GadaaLabs
RAG Engineering
Lesson 1

Why RAG?

12 min

LLMs are remarkably good at generating fluent, confident text — including fluent, confident text that is completely wrong. This lesson explains why that happens, how retrieval-augmented generation addresses it, and when a simpler approach is preferable.

The Hallucination Problem

LLMs are trained to predict the next token given the previous ones. When asked a factual question, the model generates tokens that are statistically likely given the question context — not tokens that are provably true. Three failure modes are common:

| Failure mode | Example | Root cause | |---|---|---| | Fabricated facts | Incorrect citation author or date | Statistical plausibility ≠ factual accuracy | | Stale knowledge | Answers from the training cutoff | Knowledge frozen at training time | | Out-of-domain gaps | Internal company policy not in training data | Private knowledge never in training corpus |

Fine-tuning addresses the third problem partially, but fine-tuning on facts does not reliably prevent hallucinations — it changes style, not factual fidelity.

RAG Architecture

A RAG system adds a retrieval step before generation:

User query


Query Encoder → dense vector


Vector Database → top-k most similar document chunks


Prompt Assembly: [system prompt] + [retrieved chunks] + [user query]
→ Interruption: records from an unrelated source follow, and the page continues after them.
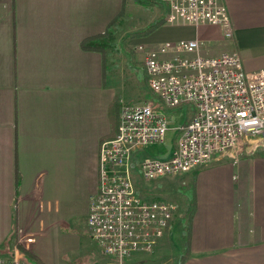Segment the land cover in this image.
I'll use <instances>...</instances> for the list:
<instances>
[{"label":"crops","instance_id":"crops-1","mask_svg":"<svg viewBox=\"0 0 264 264\" xmlns=\"http://www.w3.org/2000/svg\"><path fill=\"white\" fill-rule=\"evenodd\" d=\"M220 1L228 9L231 35H224L218 23L182 25L164 20L147 35L132 37L129 42L156 46L167 40L198 38L210 44L213 55L237 51L253 68L263 66L264 0ZM132 2L137 0H0V237L9 238L11 252L20 231L33 230L41 218L47 232H55L56 221L65 222L58 215L64 198L49 190L58 160L45 151L53 150L49 145L53 135L61 132L59 136L66 142L65 135L75 132V85L108 84L107 33L119 29ZM150 2L155 5L156 20L166 19L168 5L159 14L158 5ZM91 38L98 46L84 48V41ZM115 97L108 101L107 113ZM108 131L106 118L104 129L94 133L99 152L90 154L88 167L80 168L85 180L96 177L88 201L98 189V153ZM176 145H160L150 156H169ZM261 149L238 155L226 150L191 169L193 177L186 187L193 186L195 205L190 254L182 264H264ZM55 151L68 157L66 168L69 158L74 161L67 144L62 151ZM143 157L139 153V158ZM73 169L80 180L76 167ZM188 203L187 197L185 213H174L165 235L172 233L177 215L187 223Z\"/></svg>","mask_w":264,"mask_h":264},{"label":"built area","instance_id":"built-area-1","mask_svg":"<svg viewBox=\"0 0 264 264\" xmlns=\"http://www.w3.org/2000/svg\"><path fill=\"white\" fill-rule=\"evenodd\" d=\"M162 1L168 5L169 23H218L224 35L233 33L227 6L220 0ZM133 49L143 54L148 84L159 100L166 107L189 102L193 111L185 125L176 126L172 154L139 158L142 146L165 141L170 121L151 100L122 104L116 135L101 144L99 185L90 196L87 225L105 256L96 264H150L131 257L161 241L177 209L175 202L141 196L135 167L146 180L188 171L234 147L245 134L264 133V65L253 68L237 51L213 55L210 44L198 38L156 46L138 41ZM37 224L20 231L11 255H0V264H26L25 255L34 248L44 250L47 241L54 256L64 258V242L46 231L44 218Z\"/></svg>","mask_w":264,"mask_h":264},{"label":"rangeland","instance_id":"rangeland-1","mask_svg":"<svg viewBox=\"0 0 264 264\" xmlns=\"http://www.w3.org/2000/svg\"><path fill=\"white\" fill-rule=\"evenodd\" d=\"M154 2L156 6L158 5L159 14L162 13L167 3L162 0H154ZM131 4L130 11L127 7L122 22L119 23V29L115 30L113 28L112 31L108 30L107 33L105 48L107 50L106 71L109 77L108 84L94 85L93 82L92 84L86 82L82 85H75V132H73V135H70V133L65 135L68 136L66 142H63L60 138L59 135L62 137L61 132L59 135H53L51 144H49L53 150L45 151L46 154L51 155L54 161L58 160V166L51 173L49 190L53 195L63 197V201H65V204L62 203L61 211L58 212L59 217L65 219V222L56 221L55 232L48 230V233L61 239L68 250L65 258H56L53 254L52 244L47 241L44 250L39 251L34 248L29 251L39 256L45 264H71V260H76L77 263L75 264H96L105 257L97 241L92 238L87 225L90 201L86 197L90 193V189L95 188L96 177L85 180V174L80 168L85 165L88 167L87 162L90 154L99 152V145L95 142L97 136L94 133L100 127L104 129L106 118H108L110 128L113 129L119 103L121 109L122 104H135L150 99L157 107L162 108L172 123L173 127L168 130L165 141L142 146L139 149L141 156L154 155L155 150L160 145L169 143L175 145L178 137V128L175 126L181 125L183 121H188L193 111V106L189 102L174 107H166L148 84L147 77L143 72L144 64L141 62V53L125 46L124 39L127 33L144 27V25L155 21L157 17L155 5L153 6L150 0H137L136 4L134 2ZM129 41L130 39L127 40L126 44L132 48L134 40ZM112 96L116 97L110 106L108 105L109 113H107L106 107ZM262 142L264 143V133H249L241 137L234 147L226 150L231 149V154L237 155L241 152L244 154L245 150L248 152L251 150L258 151L262 148L261 150L264 151ZM66 144L69 157L73 152L71 158L74 159L72 161L69 158L68 168L65 165L68 158L66 154L55 151H62ZM224 151L216 154L219 155ZM72 167H76L80 180L75 177ZM85 173L89 172L85 170ZM133 177L137 191L141 196L150 200L175 202L177 205L175 213H185L187 205L185 188L189 185L188 182H191L193 170L164 174L146 180L142 177L140 168L135 167ZM66 198L67 200H65ZM186 228H188L187 223L183 222L181 217L177 215L171 234L164 235L161 241L150 251L135 253L131 258L140 259L142 262L150 264H178L180 255L186 250ZM2 251H7V253L4 254ZM10 254L9 238L6 239V236L0 237V255L8 257ZM29 258L33 262H38L33 257ZM26 264L31 263L26 262Z\"/></svg>","mask_w":264,"mask_h":264},{"label":"trees","instance_id":"trees-1","mask_svg":"<svg viewBox=\"0 0 264 264\" xmlns=\"http://www.w3.org/2000/svg\"><path fill=\"white\" fill-rule=\"evenodd\" d=\"M164 20H167V18L165 19V16L164 17H161L160 19H157L156 21H154L152 23H149V24L145 25L144 27H142L140 29H137V30H134V31L130 32L128 35H126V38L124 39L125 46L127 48H130L132 50L133 49V46L131 48V46H128V44H126V42H127L128 39H130L132 37H140V36L147 35L151 31H153L155 28H157L160 25V23H162ZM97 42H98L97 40H94V39L91 38L89 41L88 40L84 41V43L82 44V46L84 48H89V49L96 48L98 46ZM144 67H145V65H144ZM145 75L147 77L146 68H145ZM120 105L121 104L119 103V105L117 106V118H116V122L114 124V127H113V129L110 128V131H108V133L103 137L102 141L104 139H108V138H111V137H113V136L116 135V132H117V129H118V124H119V121H120V118H119ZM186 123H187V121L186 122L183 121L181 125L183 126ZM185 195L188 197V200H189L188 209H187L188 210V215H187V227L188 228H186L187 238L185 240V248H186V250L180 255V257H179V263L178 264H182L185 261V259L190 254V238H189V236H190V228H191V221H192L191 218H192V215H193V209H194V205H195V196H194L193 186L192 187H186L185 188ZM29 257H33L38 262H33ZM24 261H25V263L26 262H29L31 264H39V263L45 264L40 259L39 256L35 255L34 253H30V252L27 253V255H25ZM75 263H77L76 260H71V264H75Z\"/></svg>","mask_w":264,"mask_h":264}]
</instances>
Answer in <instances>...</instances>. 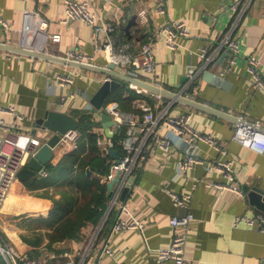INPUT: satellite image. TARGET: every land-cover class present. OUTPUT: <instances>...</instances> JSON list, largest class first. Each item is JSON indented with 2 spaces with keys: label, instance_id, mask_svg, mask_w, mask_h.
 Masks as SVG:
<instances>
[{
  "label": "crops",
  "instance_id": "obj_1",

LLM → response grounded in retrieved chunks

The LLM never needs to "remember" facts. It only needs to read and synthesise the retrieved context — a task LLMs are genuinely good at.

When NOT to Use RAG

RAG is not universally better than alternatives:

python
# Decision heuristic
def choose_approach(knowledge_changes_daily, corpus_size_docs, needs_reasoning):
    if corpus_size_docs < 20:
        return "stuff all docs into system prompt"
    if not knowledge_changes_daily and corpus_size_docs < 5000:
        return "fine-tune on the corpus"
    if needs_reasoning and not knowledge_changes_daily:
        return "fine-tune + optional RAG for long-tail"
    return "RAG"

| Scenario | Better approach | |---|---| | < 20 short documents | Fit in context window (no retrieval needed) | | Stable knowledge, < 5k docs | Fine-tuning | | Complex multi-hop reasoning | Chain-of-thought or code execution | | Real-time data (stock prices) | API tool call, not RAG |

Minimal Working RAG

python
from sentence_transformers import SentenceTransformer
import numpy as np

model = SentenceTransformer("all-MiniLM-L6-v2")

corpus = [
    "The Gadaa system is an Oromo democracy originating in Ethiopia.",
    "The Gadaa cycle lasts eight years.",
    "Women in Gadaa hold a parallel institution called Siqqee.",
]

corpus_embeddings = model.encode(corpus, normalize_embeddings=True)

def retrieve(query: str, k: int = 2):
    q_emb = model.encode(query, normalize_embeddings=True)
    scores = corpus_embeddings @ q_emb        # cosine similarity (pre-normalised)
    top_k  = np.argsort(scores)[::-1][:k]
    return [corpus[i] for i in top_k]

results = retrieve("How long does a Gadaa cycle last?")
context = "\n".join(results)
prompt  = f"Answer using only this context:\n{context}\n\nQuestion: How long does a Gadaa cycle last?"
# → pass `prompt` to your LLM of choice

This is the simplest possible implementation. The following lessons improve each component.

Summary

  • LLMs hallucinate because they maximise token likelihood, not factual accuracy.
  • RAG grounds every response in retrieved documents rather than model weights, eliminating the stale-knowledge and out-of-domain problems.
  • Do not use RAG if your corpus fits in the context window, knowledge is stable, or reasoning requires multi-hop logic that retrieval cannot support.
  • The core RAG loop is: encode query → retrieve top-k chunks → assemble prompt → generate response.